Kaz kelimesi Eski Türkçede "yabani ve evcil bir kuş" anlamına gelen "kāz" sözcüğünden evrilerek günümüze kadar ulaşmıştır. İlgili kelime tarihte bilinen ilk kez Uygarca eserinde yer almıştır. Bu da 1.000 yılından önceki tarihleri işaret etmektedir. Kaz kelimesi genellikle dilimizde perde ayaklı bir canlının tanımı olarak kullanılmaktadır. Kaz kelimesinin Türk Dil Kurumuna göre anlamı ise şu şekildedir:
- Perde ayaklılardan, uzun, beyaz ve gri boyunlu, suda ya da karada yaşayan, uçan, yabani ya da evcil kuş (Anser)
- Budala
Kaz kelimesinin anlamları yukarıda maddelerde ifade edildiği biçimdedir. Kaz kelimesi ile aşağıda maddeler hâlinde verilen örnek cümleleri kurabiliriz:
- Kazın ayakları göründü.
- Kendisini besleyemediği yetmiyormuş gibi bir de evde kaz beslemeye kalkışmıştı.
- Kaza yolun karşısına geçmeye çalışırken araba çarptı ve oracıkta öldü.
- Kanatlanmayı öğrenen kaz direkt uçmaya çalışıyordu.
- Kazın yemeğini vermek için yanına gitti.
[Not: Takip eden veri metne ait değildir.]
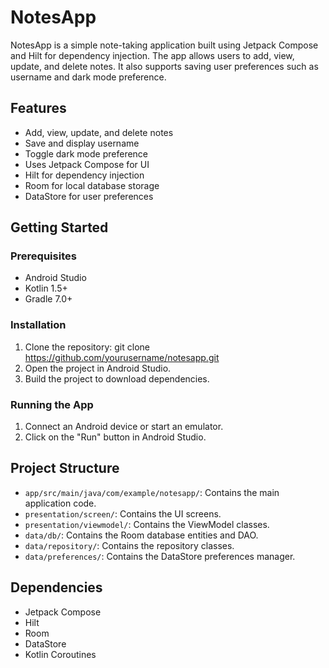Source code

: # NotesApp

NotesApp is a simple note-taking application built using Jetpack Compose and Hilt for dependency injection. The app allows users to add, view, update, and delete notes. It also supports saving user preferences such as username and dark mode preference.

## Features

- Add, view, update, and delete notes
- Save and display username
- Toggle dark mode preference
- Uses Jetpack Compose for UI
- Hilt for dependency injection
- Room for local database storage
- DataStore for user preferences

## Getting Started

### Prerequisites

- Android Studio
- Kotlin 1.5+
- Gradle 7.0+

### Installation

1. Clone the repository:
   git clone https://github.com/yourusername/notesapp.git
2. Open the project in Android Studio.
3. Build the project to download dependencies.

### Running the App

1. Connect an Android device or start an emulator.
2. Click on the "Run" button in Android Studio.

## Project Structure

- `app/src/main/java/com/example/notesapp/`: Contains the main application code.
- `presentation/screen/`: Contains the UI screens.
- `presentation/viewmodel/`: Contains the ViewModel classes.
- `data/db/`: Contains the Room database entities and DAO.
- `data/repository/`: Contains the repository classes.
- `data/preferences/`: Contains the DataStore preferences manager.

## Dependencies

- Jetpack Compose
- Hilt
- Room
- DataStore
- Kotlin Coroutines
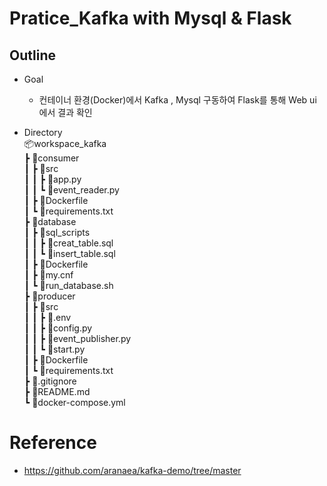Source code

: # Pratice_Kafka with Mysql & Flask
## Outline 
* Goal 
    * 컨테이너 환경(Docker)에서 Kafka , Mysql 구동하여 Flask를 통해 Web ui에서 결과 확인 <br>

* Directory <br>
📦workspace_kafka <br>
 ┣ 📂consumer<br>
 ┃ ┣ 📂src<br>
 ┃ ┃ ┣ 📜app.py<br>
 ┃ ┃ ┗ 📜event_reader.py<br>
 ┃ ┣ 📜Dockerfile<br>
 ┃ ┗ 📜requirements.txt<br>
 ┣ 📂database<br>
 ┃ ┣ 📂sql_scripts<br>
 ┃ ┃ ┣ 📜creat_table.sql<br>
 ┃ ┃ ┗ 📜insert_table.sql<br>
 ┃ ┣ 📜Dockerfile<br>
 ┃ ┣ 📜my.cnf<br>
 ┃ ┗ 📜run_database.sh<br>
 ┣ 📂producer<br>
 ┃ ┣ 📂src<br>
 ┃ ┃ ┣ 📜.env<br>
 ┃ ┃ ┣ 📜config.py<br>
 ┃ ┃ ┣ 📜event_publisher.py<br>
 ┃ ┃ ┗ 📜start.py<br>
 ┃ ┣ 📜Dockerfile<br>
 ┃ ┗ 📜requirements.txt<br>
 ┣ 📜.gitignore<br>
 ┣ 📜README.md<br>
 ┗ 📜docker-compose.yml<br>

# Reference
* https://github.com/aranaea/kafka-demo/tree/master

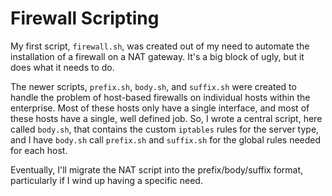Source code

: # Firewall Scripting

My first script, `firewall.sh`, was created out of my need to automate the installation of a firewall on a NAT gateway. It's a big block of ugly, but it does what it needs to do.

The newer scripts, `prefix.sh`, `body.sh`, and `suffix.sh` were created to handle the problem of host-based firewalls on individual hosts within the enterprise. Most of these hosts only have a single interface, and most of these hosts have a single, well defined job. So, I wrote a central script, here called `body.sh`, that contains the custom `iptables` rules for the server type, and I have `body.sh` call `prefix.sh` and `suffix.sh` for the global rules needed for each host.

Eventually, I'll migrate the NAT script into the prefix/body/suffix format, particularly if I wind up having a specific need.


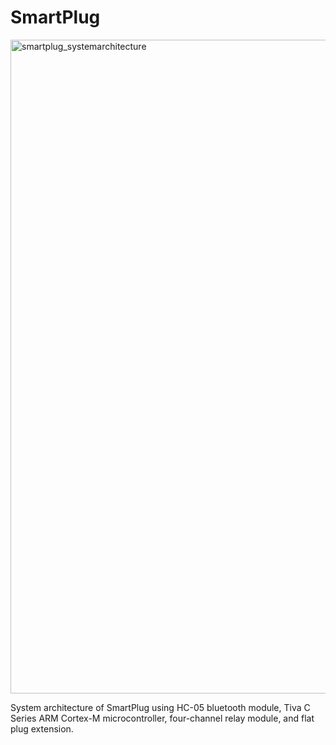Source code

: # SmartPlug
<img width="1046" alt="smartplug_systemarchitecture" src="https://user-images.githubusercontent.com/31449701/56383291-5fcdf080-61ce-11e9-8d2e-8cf1e3b27b44.png">

System architecture of SmartPlug using HC-05 bluetooth module, Tiva C Series ARM Cortex-M microcontroller, four-channel relay module, and flat plug extension.
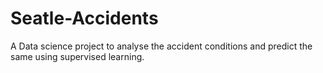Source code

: # Seatle-Accidents
A Data science project to analyse the accident conditions and predict the same using supervised learning. 
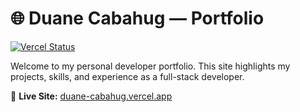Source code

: # 🌐 Duane Cabahug — Portfolio

[![Vercel Status](https://img.shields.io/badge/Deployed%20on-Vercel-black?logo=vercel)](https://duane-cabahug.vercel.app/)  

Welcome to my personal developer portfolio. This site highlights my projects, skills, and experience as a full-stack developer.

🔗 **Live Site:** [duane-cabahug.vercel.app](https://duane-cabahug.vercel.app/)

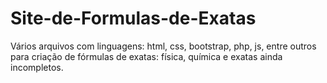 # Site-de-Formulas-de-Exatas
Vários arquivos com linguagens: html, css, bootstrap, php, js, entre outros para criação de fórmulas de exatas: física, química e exatas ainda incompletos.
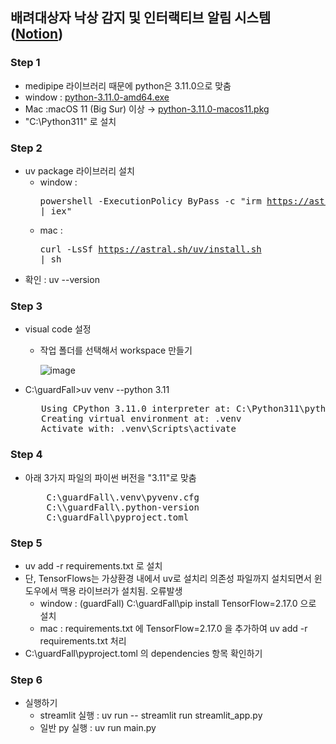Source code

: ## 배려대상자 낙상 감지 및 인터랙티브 알림 시스템 ([Notion](https://mycodehive.notion.site/1db04465e0ff80149aa8df807b38de12))

### Step 1
  - medipipe 라이브러리 때문에 python은 3.11.0으로 맞춤
  - window : [python-3.11.0-amd64.exe](https://www.python.org/ftp/python/3.11.0/python-3.11.0-amd64.exe)
  - Mac :macOS 11 (Big Sur) 이상 → [python-3.11.0-macos11.pkg](https://www.python.org/ftp/python/3.11.0/python-3.11.0-macos11.pkg)
  - "C:\Python311" 로 설치

### Step 2
  - uv package 라이브러리 설치
    - window : <pre>powershell -ExecutionPolicy ByPass -c "irm https://astral.sh/uv/install.ps1 | iex"</pre>
    - mac : <pre>curl -LsSf https://astral.sh/uv/install.sh | sh</pre>
  - 확인 : uv --version

### Step 3
  - visual code 설정
    - 작업 폴더를 선택해서 workspace 만들기

      ![image](https://github.com/user-attachments/assets/e54fcbfd-390d-459d-ad36-60bc62c936d0)

  - C:\guardFall>uv venv --python 3.11
       <pre>
       Using CPython 3.11.0 interpreter at: C:\Python311\python.exe
       Creating virtual environment at: .venv
       Activate with: .venv\Scripts\activate</pre>

### Step 4
  - 아래 3가지 파일의 파이썬 버전을 "3.11"로 맞춤
       <pre>
        C:\guardFall\.venv\pyvenv.cfg
        C:\\guardFall\.python-version
        C:\guardFall\pyproject.toml</pre>

### Step 5
  - uv add -r requirements.txt 로 설치
  - 단, TensorFlows는 가상환경 내에서 uv로 설치리 의존성 파일까지 설치되면서 윈도우에서 맥용 라이브러가 설치됨. 오류발생
    - window : (guardFall) C:\guardFall\pip install TensorFlow=2.17.0 으로 설치
    - mac : requirements.txt 에 TensorFlow=2.17.0 을 추가하여 uv add -r requirements.txt 처리
  - C:\guardFall\pyproject.toml 의 dependencies 항목 확인하기

### Step 6
  - 실행하기
    - streamlit 실행 : uv run -- streamlit run streamlit_app.py
    - 일반 py 실행 : uv run main.py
- Akşam yemeğinde kaz olduğunu öğrenince masayı terk etti gitti.
- Bu çukura düşen kazı kim kurtaracak?
- Bu kaz yolunmaya hazır görünüyor, hadi parasını çalalım.
Kaz kelimesinin eş anlamlısı olan sözcük nedir?
Kaz eş anlamlısı herhangi bir kelime yer dilimzde bulunmamaktadır. Bu bağlamda kaz kelimesinin eş anlamı yerine herhangi bir kelime getirilmez, bu nedenle olduğu gibi kullanılır.
Kazın eş anlamlıları ile örnek cümleler
Kazın eş anlamlısı olan kelime yoktur. Bu nedenle kaz kelimesiyle ilgili örnekler verebiliriz. Bunlara da aşağıdaki cümleler örnek gösterilebilir:
- Çocuklarla bahçedeki çukura düşen kazı kurtarmaya çalışıyordu.
- Yaban kazını hayatında ilk defa görüyordu.
- Bahçedeki kazlar o kadar çok ses çıkarıyordu ki evde oturmak çok zordu.
- Köydeki kazlara yem almak için merkeze indik.
- Belediye işçileri hayvanat bahçesinden kaçan kazları yakalamaya çalışıyordu.